Une injection d’antibiotique dans la chambre antérieure de l’œil en fin d’intervention de la cataracte réduit considérablement le risque d’endophtalmie. Le protocole suédois adopté par l’European Society of Cataract and Refractive Surgeons (ESCRS) est vérifié pour la première fois aux États-Unis dans une étude prospective (1) où la conjonction avec une instillation externe de povidone-iodée à 5 % montre un risque divisé par 22 ! Une monodose avec AMM malheureusement non prête à l’emploi (Aprokam) existe et est coûteuse.
La suppression de la correction optique résiduelle.
Longtemps, l’implantation ne résolvait de façon monofocale que le défaut sphérique. Désormais, il est possible de compenser simultanément l’astigmatisme et la presbytie. Trente-six pour cent des opérés adultes ont un astigmatisme objectif plus grand ou plus petit qu’une dioptrie. On peut traiter de défaut, soit de façon incisionnelle, soit en plaçant un implant torique. Les astigmatismes postopératoires induits sont traitables en laser cornéoplastique. L’implantation permet d’obtenir 10/10 sans correction dans 85 % des cas. La presbytie est idéalement traitée par une lentille intraoculaire multifocale. Les modèles sont nombreux en formes, concepts et effets. Les choix peuvent différer entre les deux yeux.
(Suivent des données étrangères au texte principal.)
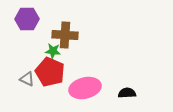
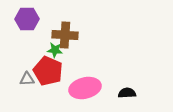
green star: moved 2 px right, 1 px up
red pentagon: moved 2 px left, 1 px up
gray triangle: rotated 28 degrees counterclockwise
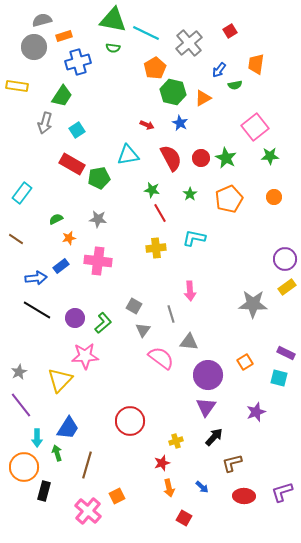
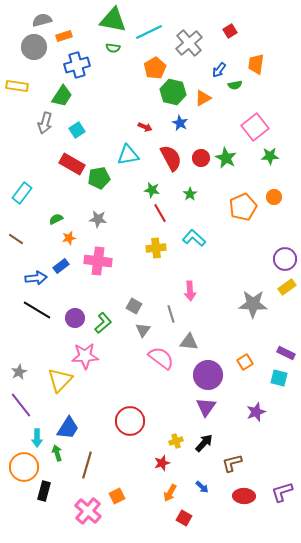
cyan line at (146, 33): moved 3 px right, 1 px up; rotated 52 degrees counterclockwise
blue cross at (78, 62): moved 1 px left, 3 px down
red arrow at (147, 125): moved 2 px left, 2 px down
orange pentagon at (229, 199): moved 14 px right, 8 px down
cyan L-shape at (194, 238): rotated 30 degrees clockwise
black arrow at (214, 437): moved 10 px left, 6 px down
orange arrow at (169, 488): moved 1 px right, 5 px down; rotated 42 degrees clockwise
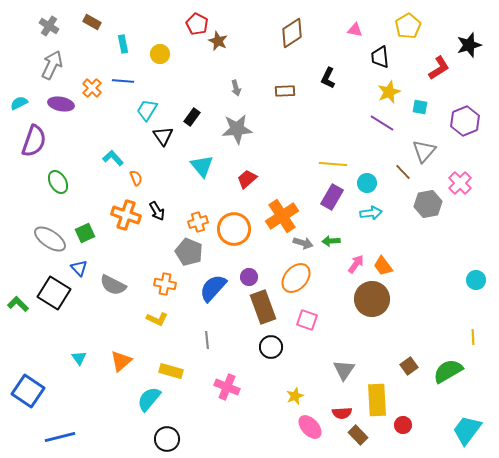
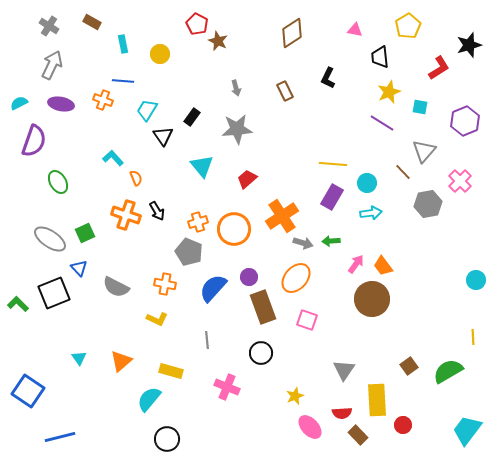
orange cross at (92, 88): moved 11 px right, 12 px down; rotated 24 degrees counterclockwise
brown rectangle at (285, 91): rotated 66 degrees clockwise
pink cross at (460, 183): moved 2 px up
gray semicircle at (113, 285): moved 3 px right, 2 px down
black square at (54, 293): rotated 36 degrees clockwise
black circle at (271, 347): moved 10 px left, 6 px down
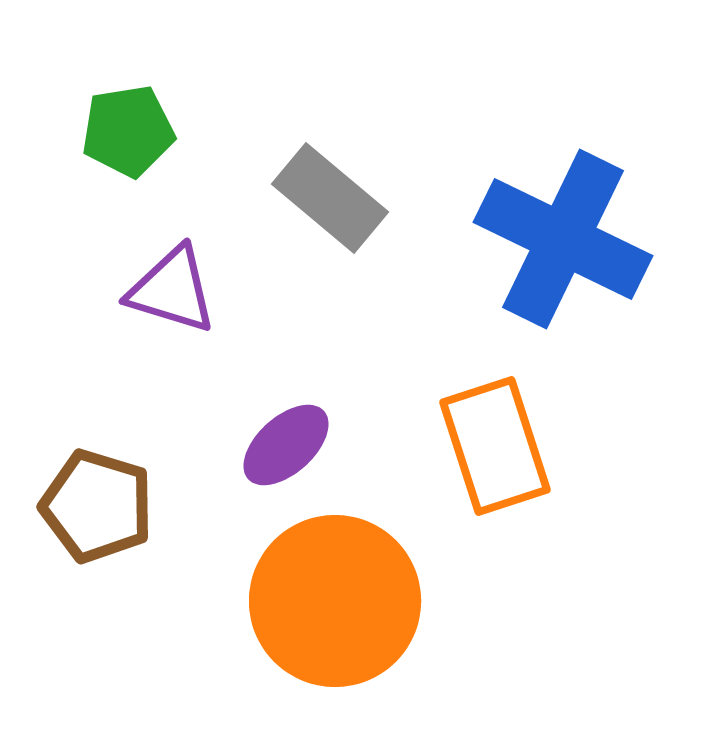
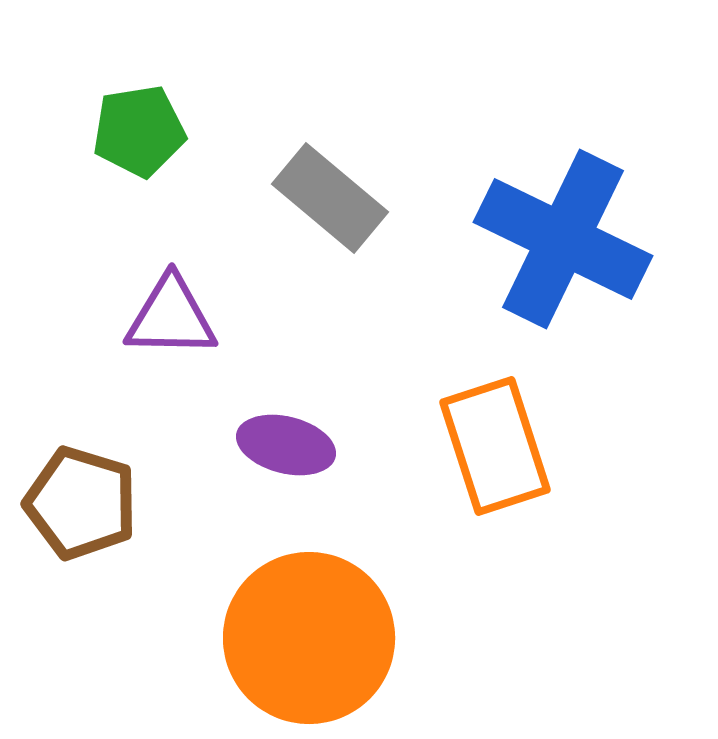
green pentagon: moved 11 px right
purple triangle: moved 1 px left, 27 px down; rotated 16 degrees counterclockwise
purple ellipse: rotated 56 degrees clockwise
brown pentagon: moved 16 px left, 3 px up
orange circle: moved 26 px left, 37 px down
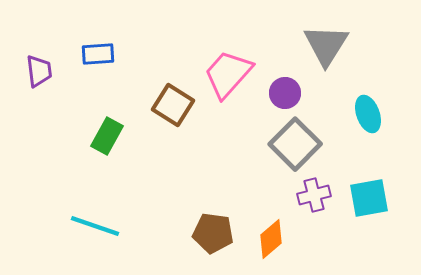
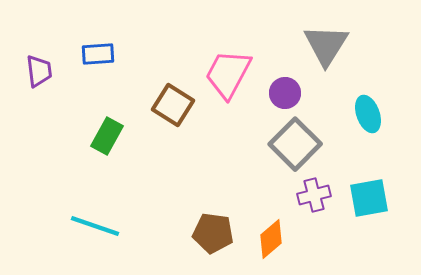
pink trapezoid: rotated 14 degrees counterclockwise
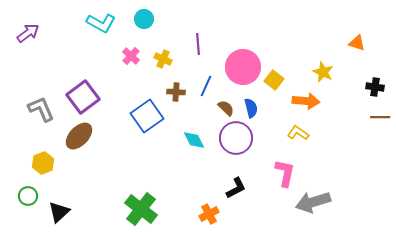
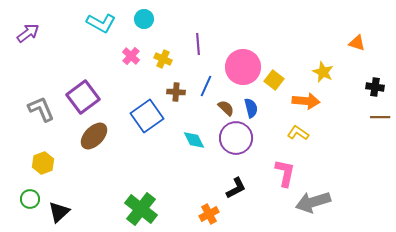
brown ellipse: moved 15 px right
green circle: moved 2 px right, 3 px down
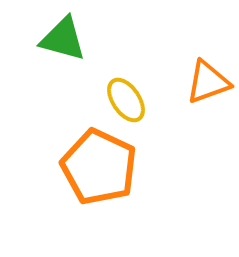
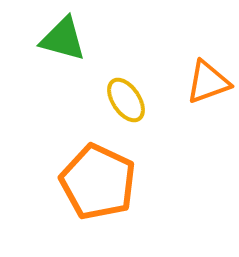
orange pentagon: moved 1 px left, 15 px down
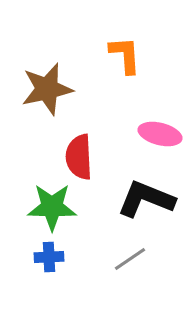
L’astigmatisme peut s’ajouter en correction. Les résultats sont excellents dans 95 % des cas. Des effets secondaires ne sont pas exceptionnels et un très petit nombre de patients ne sont pas de bons candidats. Les moins bons résultats sont constatés chez le myope, mais, à l’inverse, ce dernier est plus ouvert aux compensations monofocales en monovision.
L’environnement opératoire.
Aucun débat ne subsiste chez l’adulte : l’analgésie topique est le procédé de choix, le moins invasif, aussi efficace, ergonomique et économique. Le recours à une prémédication ou à une sédation est optionnel et dépend de la présence ou non d’un anesthésiste et des demandes du chirurgien et du patient. Le suivi postopératoire est simplifié. La visite à 24 heures a peu de logique et celle de J2 ou J3 est préférable. L’ambulatoire est la règle. La prescription postopératoire est très simple et se limite à une combinaison anti-inflammatoire et antibiotique environ 2-3 semaines. Les interventions bilatérales rencontrent une audience élargie qui choque encore la majorité des chirurgiens, mais qui, somme toute, n’expose pas, à ce jour, à un risque de complications bilatérales infectieuses. En revanche, la réduction de la tarification laisse bien peu de place dans notre pays à une expansion des indications.
Tous ces progrès se soldent par une sanction financière bien entamée en T2A. Les implants de technologie avancée sont plus chers, le laser femtoseconde est hors de prix et le dépassement d’honoraires est décapité, on ne peut attendre de retour que par l’augmentation des volumes : attendons donc le justificatif « investigationnel », qui permettra d’opérer la conscience tranquille tous les cristallins, mais la gouvernance saura alors brider le tarif.
* Clinique de la Vision, Paris
(1) Shorstein NH, Winthrop KL, Herrinton LJ. J Cataract Refract Surg 2013;39(1):8-14.